INSTRUCTIONS FOR THE TASK: Your answer should reproduce every line of the material in which the word "lines" occurs.

-*-

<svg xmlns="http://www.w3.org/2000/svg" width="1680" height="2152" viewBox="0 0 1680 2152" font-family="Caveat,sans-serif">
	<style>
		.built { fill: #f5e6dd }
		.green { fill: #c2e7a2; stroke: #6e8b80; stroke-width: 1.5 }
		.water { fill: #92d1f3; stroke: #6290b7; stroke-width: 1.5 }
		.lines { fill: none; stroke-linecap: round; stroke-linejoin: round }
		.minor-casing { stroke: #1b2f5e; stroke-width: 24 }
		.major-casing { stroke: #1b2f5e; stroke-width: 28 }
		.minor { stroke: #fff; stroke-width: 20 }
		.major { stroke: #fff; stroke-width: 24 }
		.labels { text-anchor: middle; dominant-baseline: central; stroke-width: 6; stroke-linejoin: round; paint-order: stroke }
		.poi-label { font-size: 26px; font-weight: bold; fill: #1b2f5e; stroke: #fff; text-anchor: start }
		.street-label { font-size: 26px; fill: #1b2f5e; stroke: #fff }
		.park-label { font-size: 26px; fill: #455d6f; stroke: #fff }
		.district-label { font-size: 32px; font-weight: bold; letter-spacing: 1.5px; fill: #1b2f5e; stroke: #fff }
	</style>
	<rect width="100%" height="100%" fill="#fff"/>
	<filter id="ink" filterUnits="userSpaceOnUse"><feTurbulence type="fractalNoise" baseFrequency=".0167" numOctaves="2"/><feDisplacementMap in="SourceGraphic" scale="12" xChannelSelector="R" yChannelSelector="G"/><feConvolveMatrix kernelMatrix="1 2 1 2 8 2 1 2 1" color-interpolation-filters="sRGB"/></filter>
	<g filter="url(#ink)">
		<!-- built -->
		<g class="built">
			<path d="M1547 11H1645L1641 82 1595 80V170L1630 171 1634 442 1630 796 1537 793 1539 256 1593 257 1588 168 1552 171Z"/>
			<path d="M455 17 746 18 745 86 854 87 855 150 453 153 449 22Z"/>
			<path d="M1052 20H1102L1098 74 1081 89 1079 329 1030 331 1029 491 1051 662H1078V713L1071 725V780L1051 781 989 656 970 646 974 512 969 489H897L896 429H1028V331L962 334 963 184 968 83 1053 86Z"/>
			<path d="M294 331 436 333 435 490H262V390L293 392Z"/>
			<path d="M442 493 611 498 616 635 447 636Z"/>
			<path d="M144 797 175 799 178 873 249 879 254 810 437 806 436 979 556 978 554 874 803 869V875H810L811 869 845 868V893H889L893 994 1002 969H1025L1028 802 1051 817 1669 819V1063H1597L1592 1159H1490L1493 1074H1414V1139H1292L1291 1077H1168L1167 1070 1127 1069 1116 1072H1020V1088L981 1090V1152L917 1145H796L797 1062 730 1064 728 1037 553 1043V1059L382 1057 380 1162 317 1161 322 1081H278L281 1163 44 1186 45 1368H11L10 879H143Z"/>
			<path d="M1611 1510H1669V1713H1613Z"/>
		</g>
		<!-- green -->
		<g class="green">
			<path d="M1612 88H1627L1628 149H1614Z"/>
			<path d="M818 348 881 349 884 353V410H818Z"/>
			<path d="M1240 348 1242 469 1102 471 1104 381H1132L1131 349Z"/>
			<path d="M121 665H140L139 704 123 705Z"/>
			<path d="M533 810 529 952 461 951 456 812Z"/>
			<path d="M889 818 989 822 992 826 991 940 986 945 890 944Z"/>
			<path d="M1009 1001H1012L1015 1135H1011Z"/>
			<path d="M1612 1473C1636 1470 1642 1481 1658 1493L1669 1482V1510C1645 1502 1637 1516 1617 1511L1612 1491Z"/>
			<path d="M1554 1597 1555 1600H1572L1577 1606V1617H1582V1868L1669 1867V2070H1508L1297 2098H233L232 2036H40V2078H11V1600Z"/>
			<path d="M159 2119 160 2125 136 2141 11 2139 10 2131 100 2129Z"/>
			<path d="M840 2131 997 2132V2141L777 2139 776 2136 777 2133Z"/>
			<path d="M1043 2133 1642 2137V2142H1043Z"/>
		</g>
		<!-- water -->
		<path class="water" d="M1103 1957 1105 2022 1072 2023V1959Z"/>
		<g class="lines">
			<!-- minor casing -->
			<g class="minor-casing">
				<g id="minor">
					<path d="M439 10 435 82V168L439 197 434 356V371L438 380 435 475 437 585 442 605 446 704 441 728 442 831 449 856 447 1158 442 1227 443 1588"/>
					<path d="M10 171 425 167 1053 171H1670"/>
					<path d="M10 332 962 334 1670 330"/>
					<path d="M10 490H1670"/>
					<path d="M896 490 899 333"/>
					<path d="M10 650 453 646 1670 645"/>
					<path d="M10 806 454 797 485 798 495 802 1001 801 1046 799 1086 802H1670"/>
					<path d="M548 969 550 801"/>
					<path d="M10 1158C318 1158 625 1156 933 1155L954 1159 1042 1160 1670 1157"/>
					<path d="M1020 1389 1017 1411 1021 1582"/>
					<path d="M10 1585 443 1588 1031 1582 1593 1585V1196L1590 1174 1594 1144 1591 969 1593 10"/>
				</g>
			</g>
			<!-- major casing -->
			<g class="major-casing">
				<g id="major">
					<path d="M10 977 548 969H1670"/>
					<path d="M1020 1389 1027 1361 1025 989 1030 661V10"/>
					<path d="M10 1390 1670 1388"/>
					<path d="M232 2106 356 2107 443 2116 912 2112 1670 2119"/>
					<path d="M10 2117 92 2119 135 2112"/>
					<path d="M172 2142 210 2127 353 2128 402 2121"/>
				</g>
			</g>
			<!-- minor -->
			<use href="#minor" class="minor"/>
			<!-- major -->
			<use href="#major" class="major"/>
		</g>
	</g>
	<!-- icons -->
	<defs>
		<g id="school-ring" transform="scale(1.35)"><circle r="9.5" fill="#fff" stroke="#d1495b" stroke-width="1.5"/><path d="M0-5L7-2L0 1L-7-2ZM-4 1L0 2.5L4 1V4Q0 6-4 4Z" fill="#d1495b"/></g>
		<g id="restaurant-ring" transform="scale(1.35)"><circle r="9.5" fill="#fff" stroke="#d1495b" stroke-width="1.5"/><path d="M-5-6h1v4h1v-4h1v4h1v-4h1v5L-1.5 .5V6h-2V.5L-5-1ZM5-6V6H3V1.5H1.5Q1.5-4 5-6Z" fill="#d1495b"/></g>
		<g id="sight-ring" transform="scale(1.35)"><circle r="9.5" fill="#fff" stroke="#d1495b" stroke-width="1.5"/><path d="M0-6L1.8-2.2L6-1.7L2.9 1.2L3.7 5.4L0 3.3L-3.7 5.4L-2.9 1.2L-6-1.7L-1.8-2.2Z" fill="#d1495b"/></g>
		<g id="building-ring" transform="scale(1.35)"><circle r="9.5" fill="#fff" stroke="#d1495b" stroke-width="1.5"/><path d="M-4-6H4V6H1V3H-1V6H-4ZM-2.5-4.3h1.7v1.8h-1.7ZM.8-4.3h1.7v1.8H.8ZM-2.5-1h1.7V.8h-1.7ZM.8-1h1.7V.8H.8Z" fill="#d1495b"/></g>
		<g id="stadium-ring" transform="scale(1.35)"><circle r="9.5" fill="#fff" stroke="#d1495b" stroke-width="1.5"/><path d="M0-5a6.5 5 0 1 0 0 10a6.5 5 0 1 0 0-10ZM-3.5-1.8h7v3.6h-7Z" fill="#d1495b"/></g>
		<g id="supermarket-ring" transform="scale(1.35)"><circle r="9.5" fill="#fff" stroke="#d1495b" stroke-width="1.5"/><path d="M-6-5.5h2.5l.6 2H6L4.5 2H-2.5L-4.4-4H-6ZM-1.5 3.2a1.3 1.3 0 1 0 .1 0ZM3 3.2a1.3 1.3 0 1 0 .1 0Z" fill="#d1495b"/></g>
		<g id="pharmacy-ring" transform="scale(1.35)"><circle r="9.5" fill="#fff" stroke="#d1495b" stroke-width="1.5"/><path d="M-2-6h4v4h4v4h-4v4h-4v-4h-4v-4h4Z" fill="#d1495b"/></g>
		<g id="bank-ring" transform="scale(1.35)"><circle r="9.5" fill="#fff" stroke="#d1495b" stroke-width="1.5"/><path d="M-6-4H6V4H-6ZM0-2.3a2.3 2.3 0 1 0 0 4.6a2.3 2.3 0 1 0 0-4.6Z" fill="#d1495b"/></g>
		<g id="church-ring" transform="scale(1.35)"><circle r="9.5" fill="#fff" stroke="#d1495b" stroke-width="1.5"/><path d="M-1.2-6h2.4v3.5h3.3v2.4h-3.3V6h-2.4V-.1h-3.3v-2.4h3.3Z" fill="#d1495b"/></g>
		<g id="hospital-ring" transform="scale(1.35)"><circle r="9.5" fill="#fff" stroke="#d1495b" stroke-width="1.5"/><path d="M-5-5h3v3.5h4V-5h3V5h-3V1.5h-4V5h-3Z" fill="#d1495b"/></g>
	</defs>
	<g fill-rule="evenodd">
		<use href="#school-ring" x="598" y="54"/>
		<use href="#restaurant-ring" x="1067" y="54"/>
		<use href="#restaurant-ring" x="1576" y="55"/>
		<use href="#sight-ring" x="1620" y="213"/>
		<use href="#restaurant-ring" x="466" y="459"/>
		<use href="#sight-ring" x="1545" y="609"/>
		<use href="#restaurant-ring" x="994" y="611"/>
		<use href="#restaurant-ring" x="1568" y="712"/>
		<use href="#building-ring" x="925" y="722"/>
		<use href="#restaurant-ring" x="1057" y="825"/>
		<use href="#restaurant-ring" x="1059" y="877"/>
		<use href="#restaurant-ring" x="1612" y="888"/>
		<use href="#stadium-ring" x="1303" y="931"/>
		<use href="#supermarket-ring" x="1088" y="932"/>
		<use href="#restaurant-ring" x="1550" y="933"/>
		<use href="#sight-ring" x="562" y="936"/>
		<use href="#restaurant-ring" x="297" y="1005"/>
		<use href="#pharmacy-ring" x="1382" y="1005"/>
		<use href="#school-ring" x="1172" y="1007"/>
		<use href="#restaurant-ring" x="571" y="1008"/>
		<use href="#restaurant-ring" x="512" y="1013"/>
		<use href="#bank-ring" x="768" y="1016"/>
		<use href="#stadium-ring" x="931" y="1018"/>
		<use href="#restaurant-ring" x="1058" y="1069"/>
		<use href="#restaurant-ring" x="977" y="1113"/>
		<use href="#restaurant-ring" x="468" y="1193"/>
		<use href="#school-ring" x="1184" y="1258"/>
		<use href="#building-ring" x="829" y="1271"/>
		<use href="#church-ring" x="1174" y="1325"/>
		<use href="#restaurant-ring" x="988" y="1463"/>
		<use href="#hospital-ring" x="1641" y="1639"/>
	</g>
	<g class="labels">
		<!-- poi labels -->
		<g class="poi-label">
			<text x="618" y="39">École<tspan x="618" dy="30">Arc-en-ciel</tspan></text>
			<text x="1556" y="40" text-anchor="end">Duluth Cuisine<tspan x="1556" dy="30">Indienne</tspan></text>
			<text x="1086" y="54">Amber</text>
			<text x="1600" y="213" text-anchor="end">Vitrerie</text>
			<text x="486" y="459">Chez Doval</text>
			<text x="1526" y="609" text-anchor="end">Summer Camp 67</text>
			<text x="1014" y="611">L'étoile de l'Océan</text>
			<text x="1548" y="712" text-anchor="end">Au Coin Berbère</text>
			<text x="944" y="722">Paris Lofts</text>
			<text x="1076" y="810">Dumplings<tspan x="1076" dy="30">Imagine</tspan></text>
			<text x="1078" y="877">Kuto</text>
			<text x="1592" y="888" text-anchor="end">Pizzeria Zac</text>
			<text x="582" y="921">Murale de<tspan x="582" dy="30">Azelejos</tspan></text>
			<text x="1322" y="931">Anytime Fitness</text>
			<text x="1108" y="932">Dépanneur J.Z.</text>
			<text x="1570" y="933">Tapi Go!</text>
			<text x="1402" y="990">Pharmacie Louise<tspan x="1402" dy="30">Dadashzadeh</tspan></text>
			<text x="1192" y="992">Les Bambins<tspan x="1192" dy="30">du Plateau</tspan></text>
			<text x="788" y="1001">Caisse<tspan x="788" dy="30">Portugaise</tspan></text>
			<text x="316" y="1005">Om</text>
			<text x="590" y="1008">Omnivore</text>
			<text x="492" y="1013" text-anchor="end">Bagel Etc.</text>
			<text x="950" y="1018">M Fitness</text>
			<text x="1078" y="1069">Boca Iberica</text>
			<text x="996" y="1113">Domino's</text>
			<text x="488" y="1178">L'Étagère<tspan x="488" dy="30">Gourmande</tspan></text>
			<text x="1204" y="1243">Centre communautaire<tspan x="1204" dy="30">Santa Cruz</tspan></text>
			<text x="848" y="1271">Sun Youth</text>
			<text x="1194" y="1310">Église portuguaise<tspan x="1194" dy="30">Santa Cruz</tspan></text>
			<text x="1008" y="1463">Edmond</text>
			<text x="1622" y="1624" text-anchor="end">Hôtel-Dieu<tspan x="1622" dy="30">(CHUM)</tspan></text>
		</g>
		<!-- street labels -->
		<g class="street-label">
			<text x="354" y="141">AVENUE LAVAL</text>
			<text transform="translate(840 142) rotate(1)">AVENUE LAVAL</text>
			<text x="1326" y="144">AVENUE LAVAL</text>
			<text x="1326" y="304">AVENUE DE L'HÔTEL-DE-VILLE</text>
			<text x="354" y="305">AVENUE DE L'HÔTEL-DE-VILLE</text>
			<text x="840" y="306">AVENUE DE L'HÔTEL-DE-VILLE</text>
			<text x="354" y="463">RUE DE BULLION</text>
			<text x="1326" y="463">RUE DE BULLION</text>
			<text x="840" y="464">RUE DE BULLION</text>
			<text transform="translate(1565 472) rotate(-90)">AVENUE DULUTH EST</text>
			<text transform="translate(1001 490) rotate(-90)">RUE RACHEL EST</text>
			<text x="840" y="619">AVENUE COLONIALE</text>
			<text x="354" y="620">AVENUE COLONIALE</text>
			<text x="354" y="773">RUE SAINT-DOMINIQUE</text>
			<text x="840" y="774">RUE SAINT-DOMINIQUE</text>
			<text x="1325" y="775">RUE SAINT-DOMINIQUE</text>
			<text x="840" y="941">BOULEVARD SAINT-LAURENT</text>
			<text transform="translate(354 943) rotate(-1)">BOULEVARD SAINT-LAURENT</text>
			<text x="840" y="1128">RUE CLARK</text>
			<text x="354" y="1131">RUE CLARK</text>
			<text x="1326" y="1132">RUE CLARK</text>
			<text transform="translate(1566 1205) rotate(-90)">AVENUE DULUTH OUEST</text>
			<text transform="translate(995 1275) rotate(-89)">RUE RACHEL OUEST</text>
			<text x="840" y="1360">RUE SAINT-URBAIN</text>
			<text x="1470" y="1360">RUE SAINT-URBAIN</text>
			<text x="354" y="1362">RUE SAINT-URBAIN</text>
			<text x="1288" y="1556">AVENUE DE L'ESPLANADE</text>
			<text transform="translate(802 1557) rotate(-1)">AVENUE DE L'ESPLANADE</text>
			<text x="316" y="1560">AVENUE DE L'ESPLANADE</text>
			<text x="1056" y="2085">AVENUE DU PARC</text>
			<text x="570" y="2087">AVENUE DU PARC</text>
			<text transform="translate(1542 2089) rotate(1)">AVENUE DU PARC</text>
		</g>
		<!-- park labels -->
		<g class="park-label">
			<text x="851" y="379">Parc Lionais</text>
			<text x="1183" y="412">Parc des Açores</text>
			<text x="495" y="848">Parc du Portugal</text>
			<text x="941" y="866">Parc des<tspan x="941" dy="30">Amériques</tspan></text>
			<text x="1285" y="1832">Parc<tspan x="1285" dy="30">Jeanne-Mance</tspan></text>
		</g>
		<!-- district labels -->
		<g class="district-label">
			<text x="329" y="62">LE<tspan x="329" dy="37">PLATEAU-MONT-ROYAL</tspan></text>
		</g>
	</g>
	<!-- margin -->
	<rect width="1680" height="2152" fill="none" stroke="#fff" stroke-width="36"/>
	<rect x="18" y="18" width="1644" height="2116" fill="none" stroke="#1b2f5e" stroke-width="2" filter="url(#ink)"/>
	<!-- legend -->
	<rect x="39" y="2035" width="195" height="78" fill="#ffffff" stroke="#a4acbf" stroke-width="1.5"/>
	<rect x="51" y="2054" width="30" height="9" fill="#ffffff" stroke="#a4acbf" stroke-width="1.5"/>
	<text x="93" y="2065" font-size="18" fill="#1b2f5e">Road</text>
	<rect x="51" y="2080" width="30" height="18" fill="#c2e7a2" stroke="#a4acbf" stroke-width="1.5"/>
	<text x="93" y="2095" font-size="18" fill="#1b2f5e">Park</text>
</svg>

-*-

WORKED SOLUTION:
		.lines { fill: none; stroke-linecap: round; stroke-linejoin: round }
		<g class="lines">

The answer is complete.